MORE: https://theconversation.com/will-artific...ious-87231
Quote:A life of no work and only play may turn out to be a dystopia.

I find that a particularly misanthropic assumption. I live a life of no work and all play and I love it. At first you're not used to it, like retirement. You are literally goin nuts trying to stay busy. But over time all that cultural programming about being useful to society and having to accomplish shit fades away. Eventually you just accept what is. It's a gradual spiritual awakening of your inner being. The inherent Zen of simply experiencing. You live in a state of innumerable coexistent possibilities, which turns out to be the essence of freedom. You live in the shadow of mountains you may never climb, beside a stream you may never cross, among beasts you may never see. And that is enough.
Straight from the horses mouth. MR admits he's not "useful to society". Who's paying for your "life of no work and all play"? Welfare...disability?
People are beholden to whoever owns the machines or secures the welfare/disability.
(Dec 14, 2017 11:14 PM)Syne Wrote: [ -> ]Straight from the horses mouth. MR admits he's not "useful to society". Who's paying for your "life of no work and all play"? Welfare...disability?
People are beholden to whoever owns the machines or secures the welfare/disability.
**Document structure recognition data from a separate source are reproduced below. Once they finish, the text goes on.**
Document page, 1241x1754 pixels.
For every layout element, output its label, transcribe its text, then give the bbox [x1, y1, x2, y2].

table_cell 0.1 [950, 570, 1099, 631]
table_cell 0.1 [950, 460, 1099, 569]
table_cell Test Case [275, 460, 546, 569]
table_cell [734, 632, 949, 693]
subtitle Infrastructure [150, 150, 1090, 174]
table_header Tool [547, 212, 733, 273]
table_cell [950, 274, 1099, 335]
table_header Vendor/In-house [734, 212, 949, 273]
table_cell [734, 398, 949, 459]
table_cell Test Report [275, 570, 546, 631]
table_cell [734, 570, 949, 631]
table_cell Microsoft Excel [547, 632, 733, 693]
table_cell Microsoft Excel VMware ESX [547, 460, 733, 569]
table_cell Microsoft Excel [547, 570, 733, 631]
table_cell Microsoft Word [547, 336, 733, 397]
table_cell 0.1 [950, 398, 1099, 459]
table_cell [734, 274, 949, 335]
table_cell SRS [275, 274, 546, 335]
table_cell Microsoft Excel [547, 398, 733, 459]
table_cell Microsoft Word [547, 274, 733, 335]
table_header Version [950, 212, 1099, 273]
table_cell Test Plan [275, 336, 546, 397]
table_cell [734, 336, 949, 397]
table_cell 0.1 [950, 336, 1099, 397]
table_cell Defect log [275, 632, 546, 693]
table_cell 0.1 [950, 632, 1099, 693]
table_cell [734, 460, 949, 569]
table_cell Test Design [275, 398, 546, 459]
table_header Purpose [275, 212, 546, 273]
I live on V.A. disability, which isn't much. You want to argue about it? I have the V.A.'s phone number.
I buy that it's disability. VA disability....not so much. Maybe a quick jaunt through boot camp.
(Dec 14, 2017 11:50 PM)Syne Wrote: [ -> ]I buy that it's disability. VA disability....not so much. Maybe a quick jaunt through boot camp.
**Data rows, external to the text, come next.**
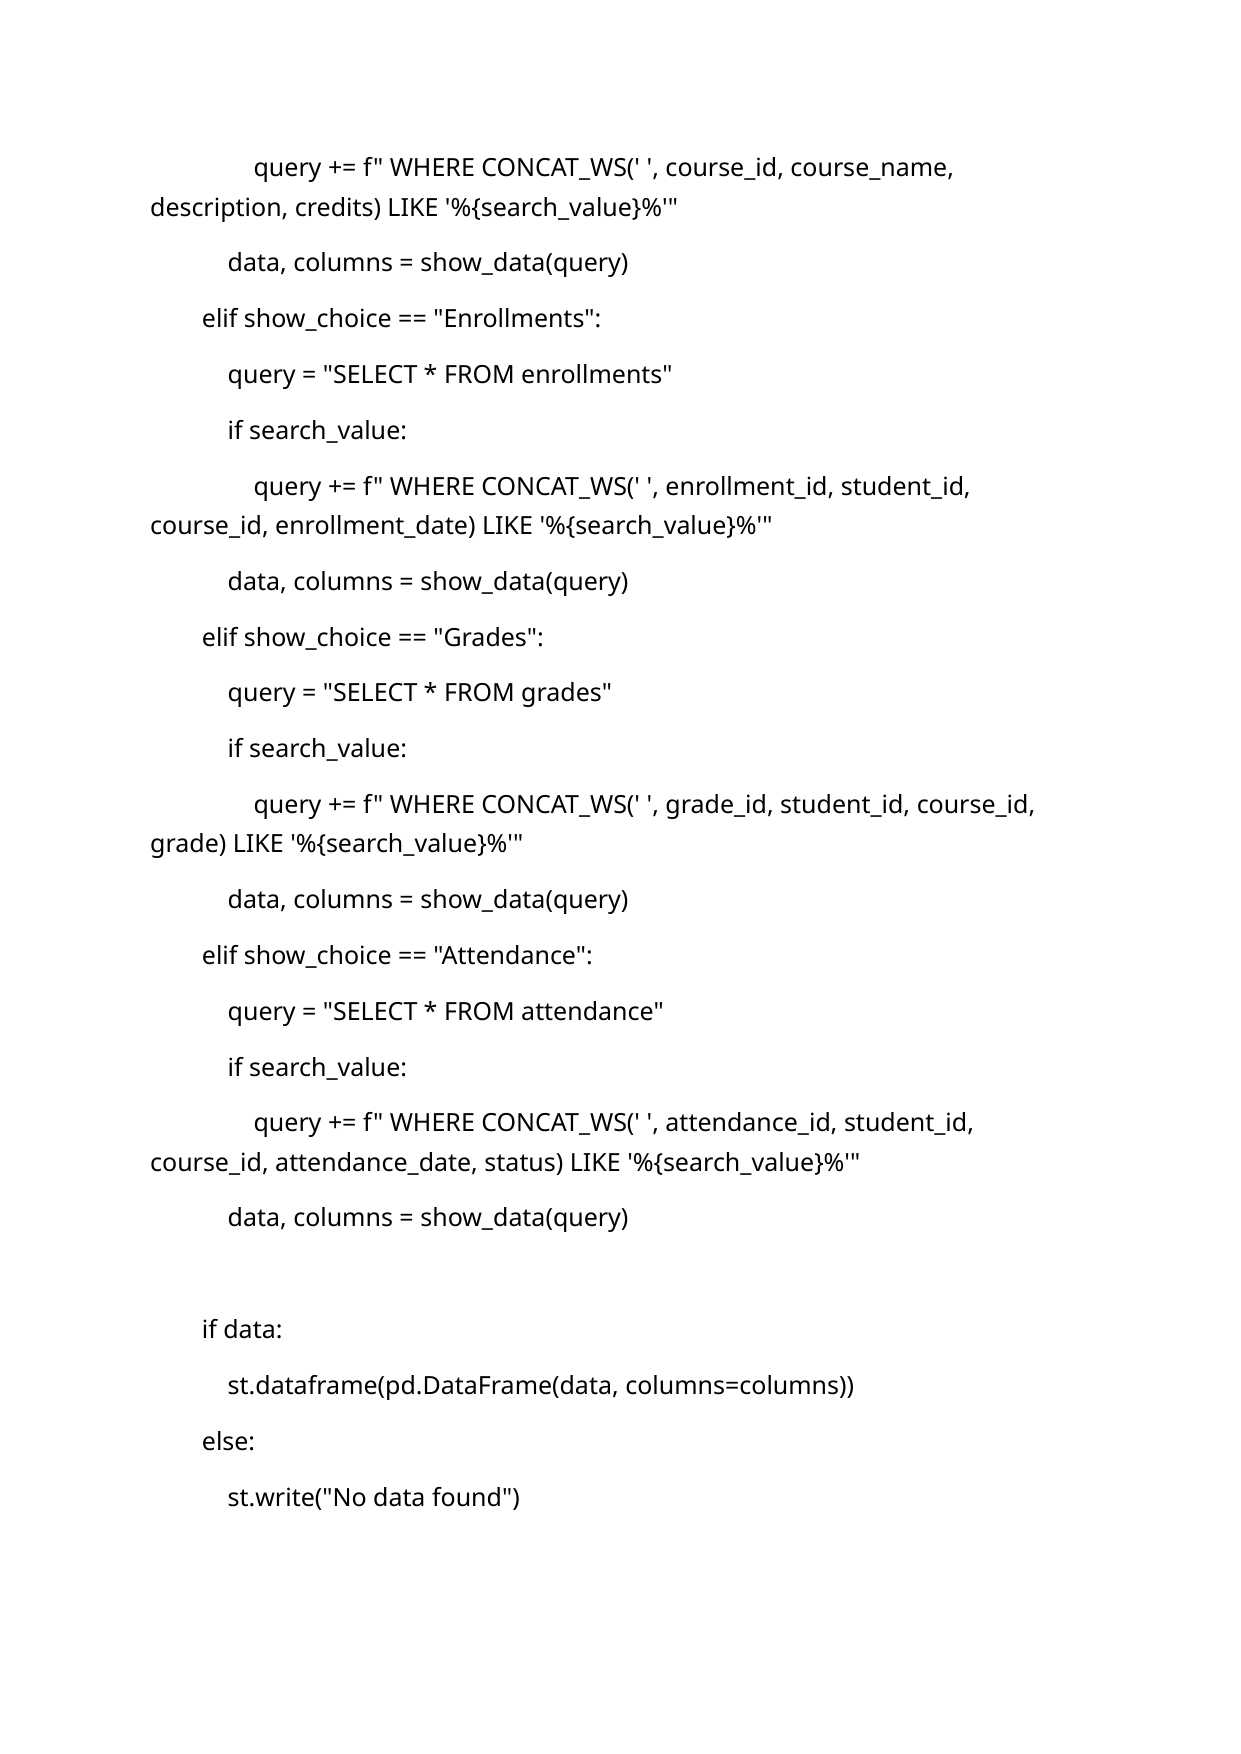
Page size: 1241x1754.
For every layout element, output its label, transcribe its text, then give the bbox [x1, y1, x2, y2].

text data, columns = show_data(query) [150, 882, 1090, 916]
text if search_value: [150, 731, 1090, 765]
text elif show_choice == "Attendance": [150, 937, 1090, 972]
text query = "SELECT * FROM enrollments" [150, 357, 1090, 391]
text st.dataframe(pd.DataFrame(data, columns=columns)) [150, 1367, 1090, 1402]
text query += f" WHERE CONCAT_WS(' ', enrollment_id, student_id, course_id, enrollment_date) LIKE '%{search_value}%'" [150, 468, 1090, 542]
text if data: [150, 1312, 1090, 1346]
text if search_value: [150, 1049, 1090, 1083]
text elif show_choice == "Enrollments": [150, 301, 1090, 335]
text data, columns = show_data(query) [150, 245, 1090, 279]
text data, columns = show_data(query) [150, 1200, 1090, 1234]
text else: [150, 1423, 1090, 1457]
text query = "SELECT * FROM grades" [150, 675, 1090, 709]
text data, columns = show_data(query) [150, 563, 1090, 597]
text elif show_choice == "Grades": [150, 619, 1090, 653]
text query += f" WHERE CONCAT_WS(' ', course_id, course_name, description, credits) LIKE '%{search_value}%'" [150, 150, 1090, 223]
text query += f" WHERE CONCAT_WS(' ', grade_id, student_id, course_id, grade) LIKE '%{search_value}%'" [150, 787, 1090, 860]
text query = "SELECT * FROM attendance" [150, 993, 1090, 1027]
text query += f" WHERE CONCAT_WS(' ', attendance_id, student_id, course_id, attendance_date, status) LIKE '%{search_value}%'" [150, 1105, 1090, 1178]
text if search_value: [150, 412, 1090, 447]
text st.write("No data found") [150, 1479, 1090, 1513]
I was in the Navy for 9 years.
I shudder to think of your line-crossing ceremony.
(Dec 14, 2017 11:56 PM)Syne Wrote: [ -> ]I shudder to think of your line-crossing ceremony.

We never crossed the Equator on my ship. Anything else you want to bitch about?
While the Navy does seem the most credible, I'm still not taking the word of some anonymous guy online.
(Dec 15, 2017 12:17 AM)Syne Wrote: [ -> ]While the Navy does seem the most credible, I'm still not taking the word of some anonymous guy online.

If anonymity is a reason to dismiss a report, how do you get thru the evening news?